Published online by Cambridge University Press: 13 October 2009
Geographic dispersion
Exchange-market integration has at least two dimensions: geographic and temporal. The geographic approach to integration is based on the decentralized nature of the early American foreign-exchange market. The exchange rate is compared by space and over time, with enhanced integration reflected in reduced dispersion of the rate in the various cities of quotation. Investigations of this nature, obvious though they may be, do not exist in the literature. The approach can be applied to the exchange-rate series developed in chapter 6 to derive an important conclusion.
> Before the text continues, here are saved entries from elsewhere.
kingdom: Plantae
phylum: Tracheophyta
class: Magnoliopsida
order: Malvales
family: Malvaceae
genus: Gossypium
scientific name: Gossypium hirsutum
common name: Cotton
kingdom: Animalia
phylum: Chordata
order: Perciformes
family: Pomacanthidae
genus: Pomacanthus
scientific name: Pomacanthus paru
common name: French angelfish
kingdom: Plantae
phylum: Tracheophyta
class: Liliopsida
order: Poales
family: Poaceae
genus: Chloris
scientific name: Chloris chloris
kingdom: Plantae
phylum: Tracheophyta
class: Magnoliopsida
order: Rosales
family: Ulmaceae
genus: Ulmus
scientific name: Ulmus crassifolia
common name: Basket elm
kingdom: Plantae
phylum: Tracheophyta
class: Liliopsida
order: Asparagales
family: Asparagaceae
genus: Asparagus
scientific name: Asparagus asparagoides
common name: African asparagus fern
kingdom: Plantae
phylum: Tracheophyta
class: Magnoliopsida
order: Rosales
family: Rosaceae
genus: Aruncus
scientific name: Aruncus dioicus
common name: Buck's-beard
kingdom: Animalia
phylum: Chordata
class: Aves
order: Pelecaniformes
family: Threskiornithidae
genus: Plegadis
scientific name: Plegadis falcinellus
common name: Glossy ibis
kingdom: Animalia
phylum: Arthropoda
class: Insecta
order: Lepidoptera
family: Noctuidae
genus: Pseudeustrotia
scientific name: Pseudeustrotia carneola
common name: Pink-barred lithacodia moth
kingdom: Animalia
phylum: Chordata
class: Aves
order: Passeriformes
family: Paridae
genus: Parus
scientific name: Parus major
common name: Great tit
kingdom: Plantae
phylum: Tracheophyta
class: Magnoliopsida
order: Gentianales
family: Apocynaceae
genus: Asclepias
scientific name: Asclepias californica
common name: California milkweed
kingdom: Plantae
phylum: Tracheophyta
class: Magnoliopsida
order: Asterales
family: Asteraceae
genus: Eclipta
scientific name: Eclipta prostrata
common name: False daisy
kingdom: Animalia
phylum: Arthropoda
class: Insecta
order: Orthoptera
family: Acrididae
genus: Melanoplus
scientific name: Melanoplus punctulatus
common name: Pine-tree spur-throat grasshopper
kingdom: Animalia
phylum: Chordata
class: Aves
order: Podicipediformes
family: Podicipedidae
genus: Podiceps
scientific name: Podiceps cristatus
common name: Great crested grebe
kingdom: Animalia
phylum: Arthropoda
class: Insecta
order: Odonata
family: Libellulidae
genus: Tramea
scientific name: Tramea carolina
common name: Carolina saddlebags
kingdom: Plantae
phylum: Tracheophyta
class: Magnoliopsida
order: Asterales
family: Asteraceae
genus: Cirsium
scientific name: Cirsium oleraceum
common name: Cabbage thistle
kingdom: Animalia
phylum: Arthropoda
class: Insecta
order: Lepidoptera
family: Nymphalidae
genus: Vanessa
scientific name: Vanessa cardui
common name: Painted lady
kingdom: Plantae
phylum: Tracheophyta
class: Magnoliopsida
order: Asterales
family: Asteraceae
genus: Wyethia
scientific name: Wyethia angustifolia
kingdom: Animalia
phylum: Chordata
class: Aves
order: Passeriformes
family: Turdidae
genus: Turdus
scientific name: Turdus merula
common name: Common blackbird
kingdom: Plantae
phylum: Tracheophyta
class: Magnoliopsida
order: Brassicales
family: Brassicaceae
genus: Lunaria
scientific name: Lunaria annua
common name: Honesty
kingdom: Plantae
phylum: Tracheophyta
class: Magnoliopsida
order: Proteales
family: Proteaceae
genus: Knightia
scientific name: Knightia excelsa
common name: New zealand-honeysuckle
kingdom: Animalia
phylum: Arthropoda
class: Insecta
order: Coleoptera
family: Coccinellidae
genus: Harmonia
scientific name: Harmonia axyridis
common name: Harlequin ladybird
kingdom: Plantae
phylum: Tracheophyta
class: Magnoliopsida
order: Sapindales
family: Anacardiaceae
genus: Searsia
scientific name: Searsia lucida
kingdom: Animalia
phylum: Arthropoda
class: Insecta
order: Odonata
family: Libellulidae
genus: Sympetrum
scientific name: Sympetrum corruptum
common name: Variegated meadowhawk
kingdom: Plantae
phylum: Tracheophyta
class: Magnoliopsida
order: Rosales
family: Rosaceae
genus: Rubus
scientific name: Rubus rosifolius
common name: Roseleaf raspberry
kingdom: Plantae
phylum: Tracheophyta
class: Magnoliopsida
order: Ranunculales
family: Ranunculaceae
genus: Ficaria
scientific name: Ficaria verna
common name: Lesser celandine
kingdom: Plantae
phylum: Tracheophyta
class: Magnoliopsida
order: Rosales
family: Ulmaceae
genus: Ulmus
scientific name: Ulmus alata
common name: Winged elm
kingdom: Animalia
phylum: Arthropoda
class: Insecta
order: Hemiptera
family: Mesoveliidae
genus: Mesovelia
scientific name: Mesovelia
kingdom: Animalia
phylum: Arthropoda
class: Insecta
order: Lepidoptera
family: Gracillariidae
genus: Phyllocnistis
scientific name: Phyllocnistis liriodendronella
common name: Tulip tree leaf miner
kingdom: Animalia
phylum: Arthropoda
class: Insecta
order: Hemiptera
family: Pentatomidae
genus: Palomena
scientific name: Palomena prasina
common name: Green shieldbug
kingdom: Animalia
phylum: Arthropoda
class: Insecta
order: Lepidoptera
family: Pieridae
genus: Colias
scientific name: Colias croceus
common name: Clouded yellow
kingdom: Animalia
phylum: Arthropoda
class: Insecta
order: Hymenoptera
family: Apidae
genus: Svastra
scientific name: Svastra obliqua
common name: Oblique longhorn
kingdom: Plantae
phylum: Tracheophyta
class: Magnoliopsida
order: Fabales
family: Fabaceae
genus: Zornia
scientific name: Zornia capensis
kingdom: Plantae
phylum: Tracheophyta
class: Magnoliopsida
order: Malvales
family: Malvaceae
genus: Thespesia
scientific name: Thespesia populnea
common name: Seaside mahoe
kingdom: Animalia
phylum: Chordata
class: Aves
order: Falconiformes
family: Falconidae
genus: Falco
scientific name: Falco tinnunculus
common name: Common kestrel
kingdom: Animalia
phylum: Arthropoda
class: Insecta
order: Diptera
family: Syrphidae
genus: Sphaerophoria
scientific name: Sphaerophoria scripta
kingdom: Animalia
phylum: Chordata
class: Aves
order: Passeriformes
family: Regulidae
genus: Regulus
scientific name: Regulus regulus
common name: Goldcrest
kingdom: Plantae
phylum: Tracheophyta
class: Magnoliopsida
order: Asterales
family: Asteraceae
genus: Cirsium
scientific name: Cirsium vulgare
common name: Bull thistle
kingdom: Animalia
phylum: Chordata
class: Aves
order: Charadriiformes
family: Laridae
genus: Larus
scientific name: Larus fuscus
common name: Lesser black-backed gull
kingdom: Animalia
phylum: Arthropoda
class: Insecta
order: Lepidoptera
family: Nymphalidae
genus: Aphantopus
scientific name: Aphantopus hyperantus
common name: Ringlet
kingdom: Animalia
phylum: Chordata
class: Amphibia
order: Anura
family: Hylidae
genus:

The most fruitful comparison is between the Baltimore (White) and Boston series, for which a continuous overlap runs from 1795 to 1829. The mean of the absolute difference between the two series (from table 6.12), by period, is as follows: 1795–1800, 1.39 percent of parity; 1801–10, 1.21; 1811–20, 1.22; 1821–9, 0.36. The value for the 1820s is less than 30 percent of that in earlier decades. The implication is that there was a strong movement to exchange-market integration in the 1820s.
Further, in that decade the absolute level of integration was high, and uniformly so across all port cities. The mean absolute difference between both the White versus New York and the White versus Philadelphia exchange-rate series is 0.28 percent of parity.